Avec l’évocation des conclusions de cette expérience renversante, j’ai rappelé qu’en 2015 j’avais commis un article : « Principe de causalité : construction de l’esprit ou loi de la nature ? » dans lequel j’affirme : « En résumé, je propose de considérer que le principe de causalité est un principe sélectionné, élaboré, témoin de l’intelligence humaine embryonnaire, sélection et élaboration qui ont été validées au cours d’un processus empirique et conduisant à la capacité de survivance. Ce principe ne serait donc pas dans la Nature, il correspondrait à une spécialisation sélective de l’intelligence humaine qui doit être franchement identifiée comme telle pour être prise en compte voire être dépassée. Ce principe doit être considéré comme une détermination véhiculée par l’intelligence humaine actuelle. »

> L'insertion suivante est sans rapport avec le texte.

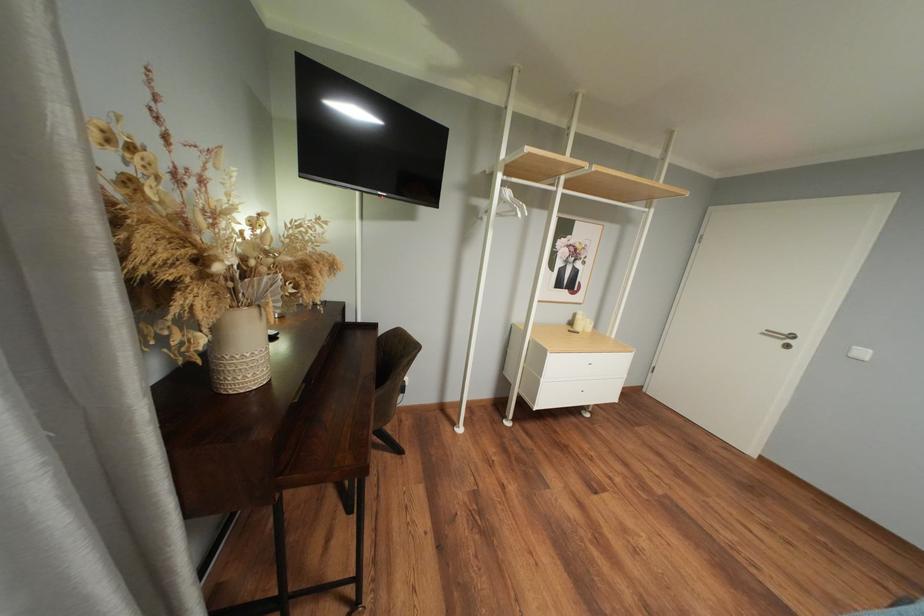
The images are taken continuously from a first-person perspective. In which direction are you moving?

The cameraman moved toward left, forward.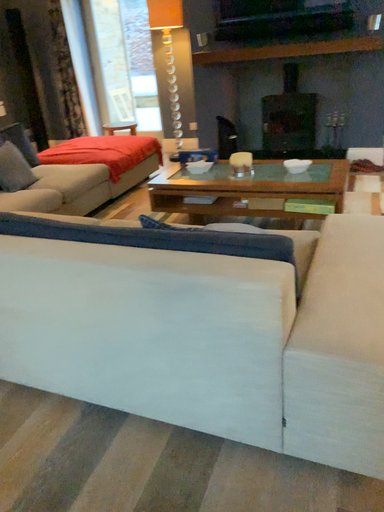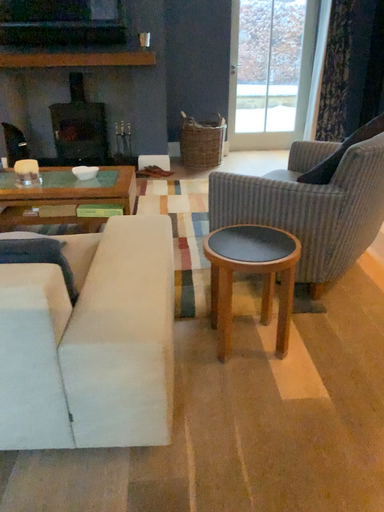
Question: How did the camera likely rotate when shooting the video?

Choices:
 (A) rotated left
 (B) rotated right

Answer: (B)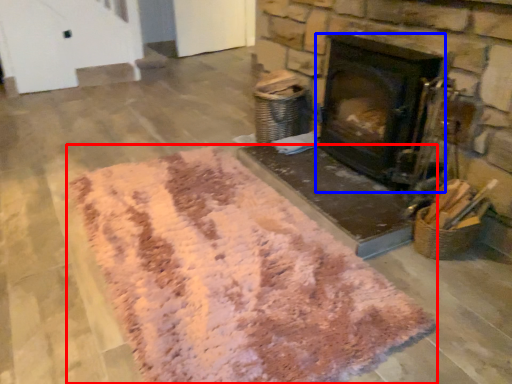
Question: Which of the following is the closest to the observer, mat (highlighted by a red box) or wood burning stove (highlighted by a blue box)?

Choices:
 (A) mat
 (B) wood burning stove

Answer: (A)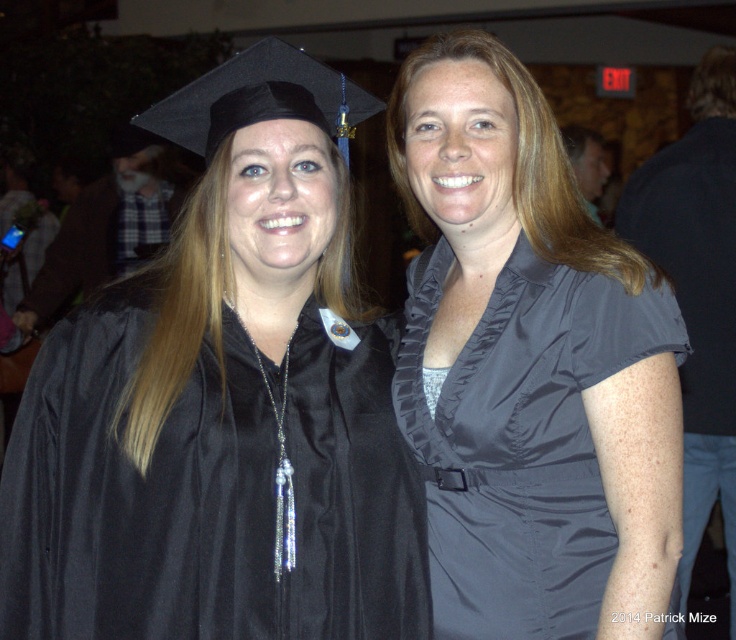
You are a photographer taking a photo of two women. The women are wearing the matte black graduation gown at center and the black satin robe at right. Based on their positions, which one is standing to the left of the other?

The matte black graduation gown at center is positioned on the left side of the black satin robe at right, so the matte black graduation gown at center is to the left of the black satin robe at right.

You are a photographer setting up for a group photo. You need to position yourself so that both the satin gray blouse at center and the black satin robe at right are in focus. Which object should you focus on first to ensure both are sharp?

You should focus on the satin gray blouse at center first since it is closer to the viewer, ensuring both it and the black satin robe at right will be in focus.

Si nous sommes à un carrefour qui nous signale qu’il y a une voie nouvelle possible à emprunter, plus riche, pour décrypter les lois de la nature, il est certainement approprié de revisiter comment, globalement, dans l’histoire de la pensée, ce sujet de la causalité a déjà été débattu. Je ne remonte pas, dans cet article, jusqu’à Platon et Aristote mais rappelle que G. Bachelard (1884-1962) soulignait qu’il y avait maldonne. Et que le malentendu tenait en définitive à la notion de causalité « naturelle » acceptée par la pensée occidentale depuis ses premiers pas scientifiques. Le principe de causalité a constamment oscillé entre deux positions : soit inscrire ce schéma dans la nature (Locke (1632-1704)) soit en faire un schéma de la pensée humaine (Hume (1711-1776), Kant (1724-1804)). Aujourd’hui nous sommes contraints de reconnaître qu’en réalité notre science est limitée par la manière que nous avons de nous y prendre. Nous devons nous y faire[1] : « Nous n’occuperons jamais par rapport à l’univers la place que nous imaginons être celle de Dieu. Nous déterminons[2] – c’est-à-dire délimitons et façonnons – les phénomènes que nous étudions en fonction de nos connaissances acquises et des moyens dont nous disposons. Nous ne découvrons donc pas « les lois de la nature » mais nous énonçons des « lois physiques » - les lois de notre (sic) physique – qui toujours, ont prélevé sur le réel, à des échelles différentes, la part qui nous en semble accessible. Le principe général, selon lequel à tout effet naturel on doit trouver une cause naturelle, se spécifie selon le type des réalités auxquelles nous avons à faire. Il n’y a pas dès lors à s’étonner que nous puissions former l’idée de différents modes de causalité. Et il y a lieu de se réjouir que nous puissions toujours en découvrir de nouveaux. C’est ce qu’on appelle le « progrès » scientifique.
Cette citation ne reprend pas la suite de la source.